Возможно, это и было бы красиво. Фигура у меня хорошая, если бы ее показать, то я бы имела большой успех. Но к хорошей фигуре с талией 56 сантиметров прилагалось воспитание советское-рассоветское, самое что ни на есть обывательское. Не дай бог выше колена поднять юбку. А тут оказаться голышом перед камерой - ужас! И я бы, конечно, это не преодолела никогда.
Хотя Озеров даже обещал 50 рублей мне доплатить, как за трюковую сцену. Плюс репетиционных еще 50 рублей. То есть в сумме 100 рублей, чтобы я вышла голая. Ну и надо было сразу в "Плейбой" меня посылать после этого…
Потом, когда я уже летела в Париж на премьеру фильма, сидела рядом с замминистра Госкино Баскаковым, спросила его: "Скажите, а вот если бы я голая снялась в одной из сцен, что было бы?"
И он мне сказал: "Мы бы вырезали".
"Для женщины в упрямстве ничего хорошего нет. Я считаю, что девочку, будущую женщину надо воспитывать женственной, мягкой. Я бы даже сказала послушной - мудро послушной.
Сейчас очень мы отпустили женщин в полет и таким образом много семей разваливаются.
Оказывается, сейчас женщины начинают узнавать, что мужчины им изменяют. А раньше этого не было? Было всегда! Было и будет, наверное.
Если мальчиков воспитывали с мечом в руке, то девочек - у очага с вышиванием…"
Быть любимой артисткой - или изображать "звезду"?
"Несмотря на известность, я физически так и не превратилась в ту самую звезду кино. Не знала, как в нее превращаться".

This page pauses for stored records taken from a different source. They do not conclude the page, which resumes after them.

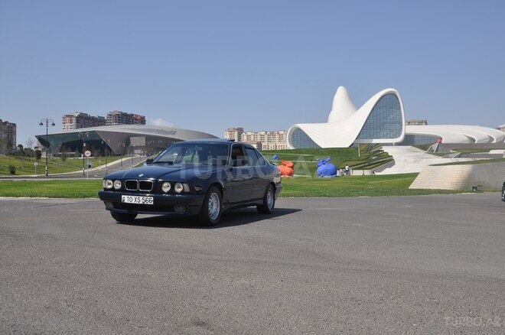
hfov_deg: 51.3
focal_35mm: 38
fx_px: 525
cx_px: 252
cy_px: 168
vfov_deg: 35.4
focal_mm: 25
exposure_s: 1/400
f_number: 10
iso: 200
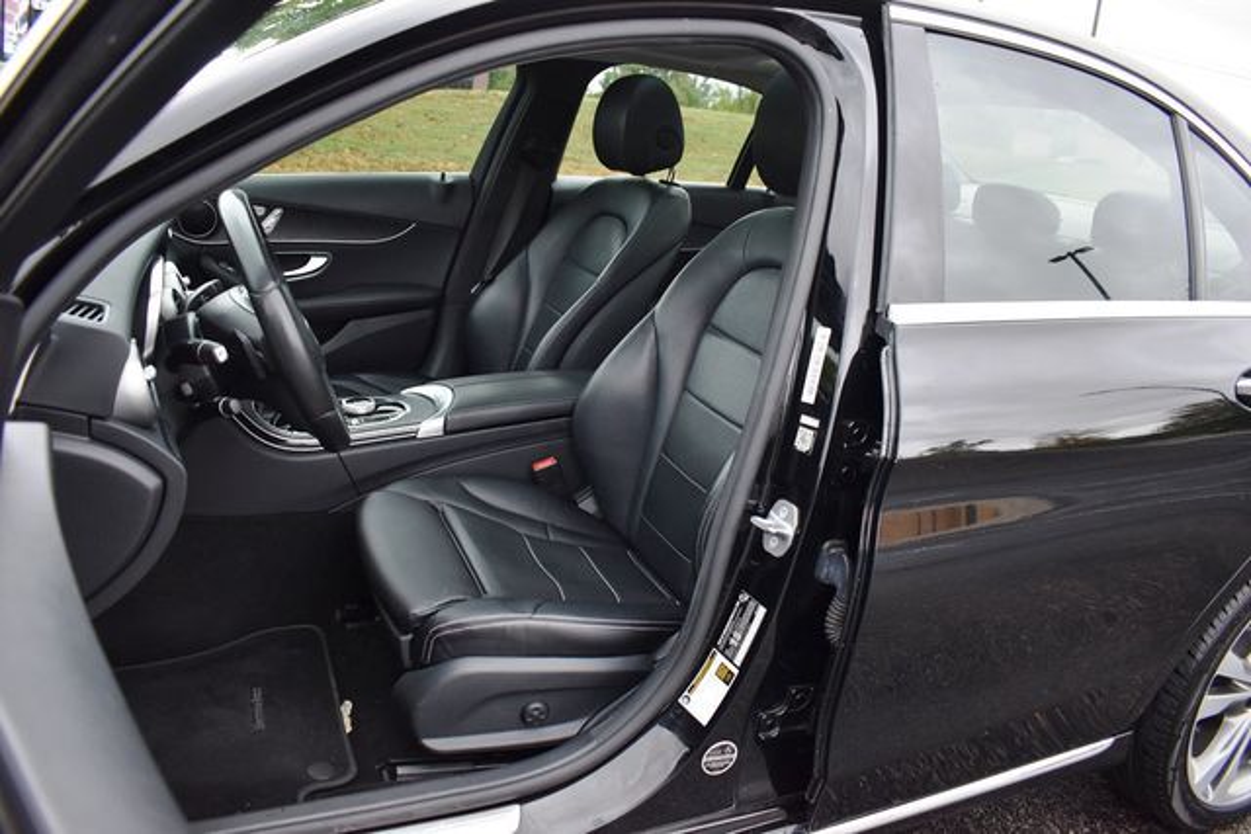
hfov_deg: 67.4
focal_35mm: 27
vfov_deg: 48.0
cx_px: 626
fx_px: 938
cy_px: 417
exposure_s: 1/250
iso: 720
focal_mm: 18
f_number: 3.5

"По дороге из Тель-Авива в Иерусалим, нам показали: "А вот тут, справа, мужской монастырь. В нем живет один из американских астронавтов, который дал обет молчания и молчит уже несколько лет". И я вскоре после этого решила себя проверить.
Молчала 17 часов, себя проверяла. Правда, это было в Швейцарии, в Лёйкербаде. Там это просто, языка-то не знаю.
Считаю, что эксперимент удался. Мне понравилось.
Теперь могу молчать гораздо дольше".
"Внешне кажется: я такая независимая... Но как лошадь осаживают, так и я постоянно осаживаю саму себя. Почти всю жизнь свою я угождаю людям. Никто не поверит в это, но я все время оглядываюсь и извиняюсь… В конечном итоге это неплохо, я более вежливая стала".
"Вы видите в моем рассказе любовь к себе? Нет ее. Но не потому, что я ущербная. Себя полюбить невозможно. Кто это придумал? Только дурачье одно себя может полюбить.
Хотя что-то из того, что я сделала, мне нравится".